Configure the learning process with compile() API before training the model. It receives three arguments:

  • An optimizer
  • A loss function
  • A list of metrics
In [8]:
#adam = optimizers.Adam(lr=0.0001)
model.compile(optimizer='adam', loss='categorical_crossentropy', metrics=["accuracy"])

Train the model

In [9]:
history = model.fit(train_images, train_labels, epochs=3, 
                    validation_data=(x_valid, y_valid))
Train on 55000 samples, validate on 5000 samples
Epoch 1/3
55000/55000 [==============================] - 97s 2ms/sample - loss: 0.4124 - accuracy: 0.8634 - val_loss: 0.0733 - val_accuracy: 0.9798
Epoch 2/3
55000/55000 [==============================] - 99s 2ms/sample - loss: 0.0858 - accuracy: 0.9734 - val_loss: 0.0719 - val_accuracy: 0.9800
Epoch 3/3
55000/55000 [==============================] - 91s 2ms/sample - loss: 0.0583 - accuracy: 0.9824 - val_loss: 0.0487 - val_accuracy: 0.9868
In [10]:
plt.plot(history.history['accuracy'], label='accuracy')
plt.plot(history.history['val_accuracy'], label='val_accuracy')
plt.xlabel('Epoch')
plt.ylabel('Accuracy')
plt.ylim([0.7, 1])
plt.legend(loc='best')
Out[10]:
<matplotlib.legend.Legend at 0x21ae16e3cc8>
In [11]:
plt.plot(history.history['loss'], label='loss')
plt.plot(history.history['val_loss'], label='val_loss')
plt.xlabel('Epoch')
plt.ylabel('Loss')
plt.legend(loc='best')
Out[11]:
<matplotlib.legend.Legend at 0x21ae1aa1808>

Test Accuracy

In [12]:
# Evaluate the model on test set
score = model.evaluate(test_images, test_labels, verbose=0)

# Print test accuracy
print('\n', 'Test accuracy:', score[1])
 Test accuracy: 0.9854

Visualize prediction

Now let's visualize the prediction using the model you just trained.
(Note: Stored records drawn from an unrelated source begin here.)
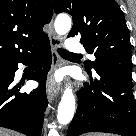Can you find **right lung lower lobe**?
I'll list each match as a JSON object with an SVG mask.
<instances>
[{
  "instance_id": "right-lung-lower-lobe-1",
  "label": "right lung lower lobe",
  "mask_w": 136,
  "mask_h": 136,
  "mask_svg": "<svg viewBox=\"0 0 136 136\" xmlns=\"http://www.w3.org/2000/svg\"><path fill=\"white\" fill-rule=\"evenodd\" d=\"M35 58V63L27 79L37 80V89L21 93V84L14 83L18 63H28ZM49 39L37 44L28 53L10 61L0 68V126L16 130L27 136H39L42 132L44 111L48 100L45 81L51 66Z\"/></svg>"
}]
</instances>
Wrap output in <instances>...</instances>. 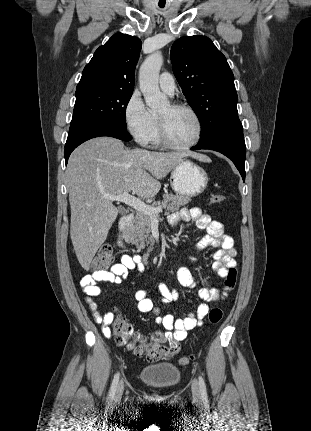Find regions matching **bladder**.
<instances>
[{
    "mask_svg": "<svg viewBox=\"0 0 311 431\" xmlns=\"http://www.w3.org/2000/svg\"><path fill=\"white\" fill-rule=\"evenodd\" d=\"M139 378L142 382L156 389H171L181 378L179 369L171 363H156L144 366Z\"/></svg>",
    "mask_w": 311,
    "mask_h": 431,
    "instance_id": "31cf9c89",
    "label": "bladder"
}]
</instances>
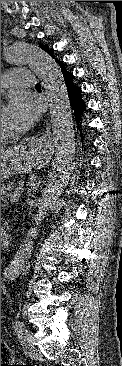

First we get the predictions with the model from the test data. Then we print out 15 images from the test data set, and set the titles with the prediction (and the groud truth label). If the prediction matches the true label, the title will be green; otherwise it's displayed in red.

In [13]:
y_hat = model.predict(test_images)

# Plot a random sample of 10 test images, their predicted labels and ground truth
figure = plt.figure(figsize=(20, 8))
for i, index in enumerate(np.random.choice(test_images.shape[0], size=15, replace=False)):
    ax = figure.add_subplot(3, 5, i + 1, xticks=[], yticks=[])
    # Display each image
    ax.imshow(np.squeeze(test_images[index]))
    predict_index = np.argmax(y_hat[index])
    true_index = np.argmax(test_labels[index])
    # Set the title for each image
    ax.set_title("{} ({})".format(mnist_labels[predict_index], 
                                  mnist_labels[true_index]),
                                  color=("green" if predict_index == true_index else "red"))

Congragulations!

You have successfully trained a CNN to classify MNIST.